With large databases of medical records available for analysis, epidemiological studies such as the ones described above have become more feasible. But although analyzing large amounts of data can be very helpful in revealing patterns, trends and associations, proving causation – that one element of the data causes another – is much harder to do. This means that associations that are identified in epidemiological studies need to be further studied more directly in clinical trials. So while we welcome any advancing of our understanding of potential risk factors of PD, we need to carefully consider what it means practically for PD care.
Tips and takeaways
- Some medications have side effects or interactions with other drugs that are important for people with PD to be aware of.

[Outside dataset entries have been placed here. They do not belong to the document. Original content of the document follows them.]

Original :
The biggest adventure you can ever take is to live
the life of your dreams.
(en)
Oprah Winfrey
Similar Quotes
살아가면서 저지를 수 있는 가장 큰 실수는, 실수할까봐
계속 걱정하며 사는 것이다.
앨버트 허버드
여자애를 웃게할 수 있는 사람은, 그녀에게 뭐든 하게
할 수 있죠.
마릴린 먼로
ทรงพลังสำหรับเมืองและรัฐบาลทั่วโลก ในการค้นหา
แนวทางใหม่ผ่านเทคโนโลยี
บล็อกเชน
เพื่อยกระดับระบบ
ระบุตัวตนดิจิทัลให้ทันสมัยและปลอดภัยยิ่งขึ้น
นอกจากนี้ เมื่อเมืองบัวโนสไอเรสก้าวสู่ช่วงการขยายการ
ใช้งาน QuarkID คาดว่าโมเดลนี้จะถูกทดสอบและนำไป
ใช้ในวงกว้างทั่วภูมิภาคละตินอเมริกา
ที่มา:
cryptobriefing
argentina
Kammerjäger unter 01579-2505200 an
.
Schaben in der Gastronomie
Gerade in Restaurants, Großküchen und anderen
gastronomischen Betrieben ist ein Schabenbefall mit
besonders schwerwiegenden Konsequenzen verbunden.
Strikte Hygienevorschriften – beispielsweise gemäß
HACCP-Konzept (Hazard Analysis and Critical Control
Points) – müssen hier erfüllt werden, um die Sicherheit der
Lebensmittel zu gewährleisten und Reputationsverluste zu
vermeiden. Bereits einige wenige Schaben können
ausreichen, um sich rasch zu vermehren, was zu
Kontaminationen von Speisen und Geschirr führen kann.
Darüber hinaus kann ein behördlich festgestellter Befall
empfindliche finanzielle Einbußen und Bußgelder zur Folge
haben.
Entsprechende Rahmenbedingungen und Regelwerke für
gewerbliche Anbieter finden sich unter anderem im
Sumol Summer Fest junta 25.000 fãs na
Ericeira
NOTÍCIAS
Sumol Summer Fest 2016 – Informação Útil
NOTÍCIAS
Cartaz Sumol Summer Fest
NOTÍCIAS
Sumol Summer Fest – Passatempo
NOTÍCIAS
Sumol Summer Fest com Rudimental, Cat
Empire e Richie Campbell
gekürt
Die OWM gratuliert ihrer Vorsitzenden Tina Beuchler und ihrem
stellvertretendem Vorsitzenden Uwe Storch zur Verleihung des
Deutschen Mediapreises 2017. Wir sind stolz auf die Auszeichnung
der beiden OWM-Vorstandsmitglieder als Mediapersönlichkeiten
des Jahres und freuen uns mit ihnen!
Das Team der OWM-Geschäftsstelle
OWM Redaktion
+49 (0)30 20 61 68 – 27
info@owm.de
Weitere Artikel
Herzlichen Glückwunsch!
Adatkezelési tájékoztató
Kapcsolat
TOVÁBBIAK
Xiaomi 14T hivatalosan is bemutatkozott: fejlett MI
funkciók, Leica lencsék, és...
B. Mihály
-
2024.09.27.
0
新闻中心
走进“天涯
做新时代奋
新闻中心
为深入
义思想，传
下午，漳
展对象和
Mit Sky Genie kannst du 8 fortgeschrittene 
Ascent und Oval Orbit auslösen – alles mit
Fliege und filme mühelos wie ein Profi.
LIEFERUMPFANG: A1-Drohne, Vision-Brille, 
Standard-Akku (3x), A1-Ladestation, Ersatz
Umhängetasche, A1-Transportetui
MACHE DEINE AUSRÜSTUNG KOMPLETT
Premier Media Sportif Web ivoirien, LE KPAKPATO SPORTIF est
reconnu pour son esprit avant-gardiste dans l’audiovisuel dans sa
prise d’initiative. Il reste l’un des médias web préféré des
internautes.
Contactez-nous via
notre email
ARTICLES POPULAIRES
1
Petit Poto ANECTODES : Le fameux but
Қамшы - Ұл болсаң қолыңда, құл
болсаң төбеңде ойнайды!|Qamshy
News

People with PD also need to be aware of how certain medications can affect them specifically because of their PD symptoms.
- Large epidemiological studies have been performed to try to identify trends or associations between prescribing patterns of certain medications and rates of PD.
- Oral antibiotics and beta blockers have been identified in this manner as associated with an increased risk of PD.
- Despite this association, antibiotics are critical for people fighting infection so you should talk to your doctor if you have concerns about taking antibiotics that have been prescribed to you.
- Large epidemiological studies can be tricky to analyze and different studies can reach different conclusions.
- Proving an association however, does not prove causation, and more direct study of the link must be undertaken.
- Discuss any concerns that you have about your medications with your neurologist.